**TASK OBJECTIVE**
Extract only the lines from the start of the entries below to the line with "X67081400Y-84963000D03*", inclusive; omit every picture.

[Circuit design data]
_____
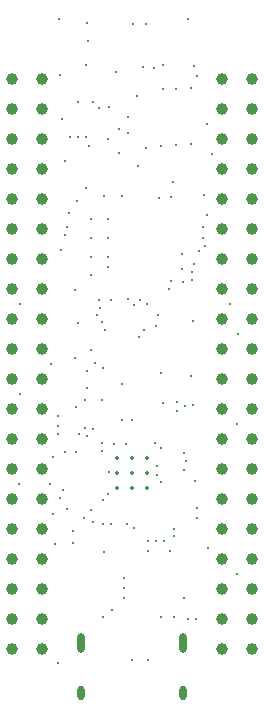
<source format=gbr>
%TF.GenerationSoftware,KiCad,Pcbnew,(6.0.5)*%
%TF.CreationDate,2022-12-13T18:03:39-08:00*%
%TF.ProjectId,pico-ice,7069636f-2d69-4636-952e-6b696361645f,REV1*%
%TF.SameCoordinates,Original*%
%TF.FileFunction,Plated,1,4,PTH,Mixed*%
%TF.FilePolarity,Positive*%
%FSLAX46Y46*%
G04 Gerber Fmt 4.6, Leading zero omitted, Abs format (unit mm)*
G04 Created by KiCad (PCBNEW (6.0.5)) date 2022-12-13 18:03:39*
%MOMM*%
%LPD*%
G01*
G04 APERTURE LIST*
%TA.AperFunction,ViaDrill*%
%ADD10C,0.254000*%
%TD*%
%TA.AperFunction,ComponentDrill*%
%ADD11C,0.350000*%
%TD*%
G04 aperture for slot hole*
%TA.AperFunction,ComponentDrill*%
%ADD12O,0.600000X1.700000*%
%TD*%
G04 aperture for slot hole*
%TA.AperFunction,ComponentDrill*%
%ADD13O,0.600000X1.200000*%
%TD*%
%TA.AperFunction,ComponentDrill*%
%ADD14C,1.000000*%
%TD*%
G04 APERTURE END LIST*
D10*
X62835287Y-114318840D03*
X62847987Y-99066141D03*
X62849918Y-106688071D03*
X65440718Y-114308071D03*
X65491518Y-104148071D03*
X65669318Y-116848071D03*
X65695218Y-111996671D03*
X65821718Y-119362671D03*
X66065400Y-129463800D03*
X66101618Y-109355071D03*
X66101618Y-110040871D03*
X66116200Y-108534200D03*
X66177318Y-74938071D03*
X66304318Y-79662471D03*
X66304318Y-115501871D03*
X66329718Y-94470671D03*
X66405918Y-83421671D03*
X66504835Y-114838788D03*
X66675000Y-111607600D03*
X66685318Y-93251471D03*
X66710718Y-86952271D03*
X66863118Y-92514871D03*
X66863118Y-116390871D03*
X67020954Y-91377307D03*
X67081400Y-84963000D03*
X67335400Y-118313200D03*
X67335400Y-119278400D03*
X67548912Y-103640077D03*
X67574318Y-97899671D03*
X67624618Y-107754871D03*
X67640200Y-111582200D03*
X67741800Y-90322400D03*
X67767200Y-84963000D03*
X67802918Y-100642871D03*
X67828318Y-81948471D03*
X67903058Y-110102527D03*
X68300600Y-117144800D03*
X68387118Y-107196071D03*
X68395079Y-109568193D03*
X68453000Y-84963000D03*
X68453000Y-89204800D03*
X68463318Y-78849671D03*
X68564918Y-75268271D03*
X68564918Y-104732271D03*
X68564918Y-110244071D03*
X68580000Y-106146600D03*
X68666518Y-76766871D03*
X68717318Y-85700100D03*
X68920518Y-91879871D03*
X68920518Y-93463137D03*
X68920518Y-95046403D03*
X68920518Y-96629671D03*
X68920518Y-102928871D03*
X68935600Y-116484400D03*
X69072918Y-109659871D03*
X69087500Y-117551200D03*
X69098318Y-81948471D03*
X69199918Y-104071871D03*
X69367400Y-100025200D03*
X69570600Y-98704400D03*
X69580918Y-82481871D03*
X69646800Y-99390200D03*
X69850500Y-110797362D03*
X69860318Y-100566671D03*
X69864720Y-107213400D03*
X69872691Y-111535443D03*
X69875400Y-115646200D03*
X69875400Y-117703600D03*
X69885718Y-104478271D03*
X69951600Y-125603000D03*
X69961918Y-89949471D03*
X69977000Y-120065800D03*
X70114318Y-101227071D03*
X70358000Y-85115400D03*
X70358000Y-115163600D03*
X70368318Y-91879871D03*
X70368318Y-93463137D03*
X70368318Y-95046403D03*
X70368318Y-95918471D03*
X70383400Y-113258600D03*
X70393718Y-82405671D03*
X70561200Y-117678200D03*
X70586600Y-98755200D03*
X70637400Y-124942600D03*
X70820636Y-110927236D03*
X71054118Y-79459271D03*
X71257318Y-84259871D03*
X71282718Y-86317271D03*
X71501000Y-108864400D03*
X71536718Y-89924071D03*
X71551800Y-105841800D03*
X71704200Y-122301000D03*
X71704200Y-123126500D03*
X71704200Y-123952000D03*
X71886882Y-110949835D03*
X71917928Y-117712403D03*
X72019318Y-83218471D03*
X72019318Y-84564671D03*
X72073200Y-98661671D03*
X72364600Y-108864400D03*
X72390000Y-129235200D03*
X72476518Y-75369871D03*
X72529900Y-99169671D03*
X72567800Y-118059200D03*
X72755918Y-81440471D03*
X72852500Y-87384071D03*
X72953682Y-101831235D03*
X73029900Y-98687071D03*
X73289318Y-79002071D03*
X73365518Y-101303271D03*
X73517918Y-75344471D03*
X73517918Y-85860071D03*
X73634696Y-99044617D03*
X73685400Y-129235200D03*
X73736200Y-119151400D03*
X73736200Y-120015000D03*
X74203718Y-79052871D03*
X74330718Y-110802871D03*
X74422000Y-119126000D03*
X74432318Y-100922271D03*
X74483118Y-113520671D03*
X74508518Y-112758671D03*
X74610118Y-99982471D03*
X74686318Y-90076471D03*
X74787918Y-114155671D03*
X74803000Y-85699600D03*
X74828400Y-104927400D03*
X74828400Y-125603000D03*
X74838718Y-111285471D03*
X74965718Y-78824271D03*
X74965718Y-80830871D03*
X75004363Y-107424171D03*
X75082400Y-119100600D03*
X75499118Y-97772671D03*
X75565000Y-120015000D03*
X75651518Y-90025671D03*
X75651518Y-97086871D03*
X75829318Y-88755671D03*
X75920600Y-125603000D03*
X75946000Y-118110000D03*
X75946000Y-118745000D03*
X76057918Y-80830871D03*
X76073000Y-85616389D03*
X76167671Y-108110971D03*
X76210318Y-107399271D03*
X76616218Y-94827623D03*
X76642118Y-96070871D03*
X76728469Y-97213871D03*
X76769118Y-113139671D03*
X76784200Y-123926600D03*
X76794518Y-111717271D03*
X76819918Y-107678671D03*
X76962000Y-112395000D03*
X77073918Y-74912671D03*
X77114400Y-125704600D03*
X77343000Y-105156000D03*
X77347882Y-85560707D03*
X77378718Y-80780071D03*
X77480318Y-96375671D03*
X77480318Y-97061471D03*
X77497340Y-100490471D03*
X77497340Y-107653271D03*
X77607318Y-78900471D03*
X77632718Y-95664471D03*
X77673200Y-114071400D03*
X77825600Y-125704600D03*
X77851000Y-116332000D03*
X77851000Y-117221000D03*
X77912118Y-79764071D03*
X78013718Y-94572271D03*
X78394718Y-92542871D03*
X78394718Y-93508071D03*
X78445998Y-89822471D03*
X78590616Y-94154032D03*
X78699518Y-83828071D03*
X78724918Y-91491300D03*
X78838589Y-119731600D03*
X79182118Y-86342671D03*
X80655318Y-99068071D03*
X81264918Y-109228071D03*
X81264918Y-121928071D03*
X81315718Y-101633471D03*
D11*
%TO.C,U3*%
X71089600Y-112110600D03*
X71089600Y-113385600D03*
X71089600Y-114660600D03*
X72364600Y-112110600D03*
X72364600Y-113385600D03*
X72364600Y-114660600D03*
X73639600Y-112110600D03*
X73639600Y-113385600D03*
X73639600Y-114660600D03*
D12*
%TO.C,J1*%
X68070000Y-127807000D03*
D13*
X68070000Y-131987000D03*
D12*
X76710000Y-127807000D03*
D13*
X76710000Y-131987000D03*
D14*
%TO.C,J2*%
X62230000Y-80010000D03*
X62230000Y-82550000D03*
X62230000Y-85090000D03*
X62230000Y-87630000D03*
X62230000Y-90170000D03*
X62230000Y-92710000D03*
X62230000Y-95250000D03*
X62230000Y-97790000D03*
X62230000Y-100330000D03*
X62230000Y-102870000D03*
X62230000Y-105410000D03*
X62230000Y-107950000D03*
X62230000Y-110490000D03*
X62230000Y-113030000D03*
X62230000Y-115570000D03*
X62230000Y-118110000D03*
X62230000Y-120650000D03*
X62230000Y-123190000D03*
X62230000Y-125730000D03*
X62230000Y-128270000D03*
X64770000Y-80010000D03*
X64770000Y-82550000D03*
X64770000Y-85090000D03*
X64770000Y-87630000D03*
X64770000Y-90170000D03*
X64770000Y-92710000D03*
X64770000Y-95250000D03*
X64770000Y-97790000D03*
X64770000Y-100330000D03*
X64770000Y-102870000D03*
X64770000Y-105410000D03*
X64770000Y-107950000D03*
X64770000Y-110490000D03*
X64770000Y-113030000D03*
X64770000Y-115570000D03*
X64770000Y-118110000D03*
X64770000Y-120650000D03*
X64770000Y-123190000D03*
X64770000Y-125730000D03*
X64770000Y-128270000D03*
%TO.C,J3*%
X80010000Y-80010000D03*
X80010000Y-82550000D03*
X80010000Y-85090000D03*
X80010000Y-87630000D03*
X80010000Y-90170000D03*
X80010000Y-92710000D03*
X80010000Y-95250000D03*
X80010000Y-97790000D03*
X80010000Y-100330000D03*
X80010000Y-102870000D03*
X80010000Y-105410000D03*
X80010000Y-107950000D03*
X80010000Y-110490000D03*
X80010000Y-113030000D03*
X80010000Y-115570000D03*
X80010000Y-118110000D03*
X80010000Y-120650000D03*
X80010000Y-123190000D03*
X80010000Y-125730000D03*
X80010000Y-128270000D03*
X82550000Y-80010000D03*
X82550000Y-82550000D03*
X82550000Y-85090000D03*
X82550000Y-87630000D03*
X82550000Y-90170000D03*
X82550000Y-92710000D03*
X82550000Y-95250000D03*
X82550000Y-97790000D03*
X82550000Y-100330000D03*
X82550000Y-102870000D03*
X82550000Y-105410000D03*
X82550000Y-107950000D03*
X82550000Y-110490000D03*
X82550000Y-113030000D03*
X82550000Y-115570000D03*
X82550000Y-118110000D03*
X82550000Y-120650000D03*
X82550000Y-123190000D03*
X82550000Y-125730000D03*
X82550000Y-128270000D03*
M02*

</source>
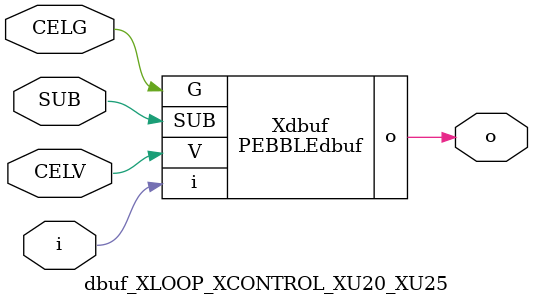
<source format=v>



module PEBBLEdbuf ( o, G, SUB, V, i );

  input V;
  input i;
  input G;
  output o;
  input SUB;
endmodule

//Celera Confidential Do Not Copy dbuf_XLOOP_XCONTROL_XU20_XU25
//Celera Confidential Symbol Generator
//Digital Buffer
module dbuf_XLOOP_XCONTROL_XU20_XU25 (CELV,CELG,i,o,SUB);
input CELV;
input CELG;
input i;
input SUB;
output o;

//Celera Confidential Do Not Copy dbuf
PEBBLEdbuf Xdbuf(
.V (CELV),
.i (i),
.o (o),
.SUB (SUB),
.G (CELG)
);
//,diesize,PEBBLEdbuf

//Celera Confidential Do Not Copy Module End
//Celera Schematic Generator
endmodule

</source>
_____
**SOLUTION TO THIS PROBLEM**
<source format=gbr>
%TF.GenerationSoftware,KiCad,Pcbnew,(6.0.5)*%
%TF.CreationDate,2022-12-13T18:03:39-08:00*%
%TF.ProjectId,pico-ice,7069636f-2d69-4636-952e-6b696361645f,REV1*%
%TF.SameCoordinates,Original*%
%TF.FileFunction,Plated,1,4,PTH,Mixed*%
%TF.FilePolarity,Positive*%
%FSLAX46Y46*%
G04 Gerber Fmt 4.6, Leading zero omitted, Abs format (unit mm)*
G04 Created by KiCad (PCBNEW (6.0.5)) date 2022-12-13 18:03:39*
%MOMM*%
%LPD*%
G01*
G04 APERTURE LIST*
%TA.AperFunction,ViaDrill*%
%ADD10C,0.254000*%
%TD*%
%TA.AperFunction,ComponentDrill*%
%ADD11C,0.350000*%
%TD*%
G04 aperture for slot hole*
%TA.AperFunction,ComponentDrill*%
%ADD12O,0.600000X1.700000*%
%TD*%
G04 aperture for slot hole*
%TA.AperFunction,ComponentDrill*%
%ADD13O,0.600000X1.200000*%
%TD*%
%TA.AperFunction,ComponentDrill*%
%ADD14C,1.000000*%
%TD*%
G04 APERTURE END LIST*
D10*
X62835287Y-114318840D03*
X62847987Y-99066141D03*
X62849918Y-106688071D03*
X65440718Y-114308071D03*
X65491518Y-104148071D03*
X65669318Y-116848071D03*
X65695218Y-111996671D03*
X65821718Y-119362671D03*
X66065400Y-129463800D03*
X66101618Y-109355071D03*
X66101618Y-110040871D03*
X66116200Y-108534200D03*
X66177318Y-74938071D03*
X66304318Y-79662471D03*
X66304318Y-115501871D03*
X66329718Y-94470671D03*
X66405918Y-83421671D03*
X66504835Y-114838788D03*
X66675000Y-111607600D03*
X66685318Y-93251471D03*
X66710718Y-86952271D03*
X66863118Y-92514871D03*
X66863118Y-116390871D03*
X67020954Y-91377307D03*
X67081400Y-84963000D03*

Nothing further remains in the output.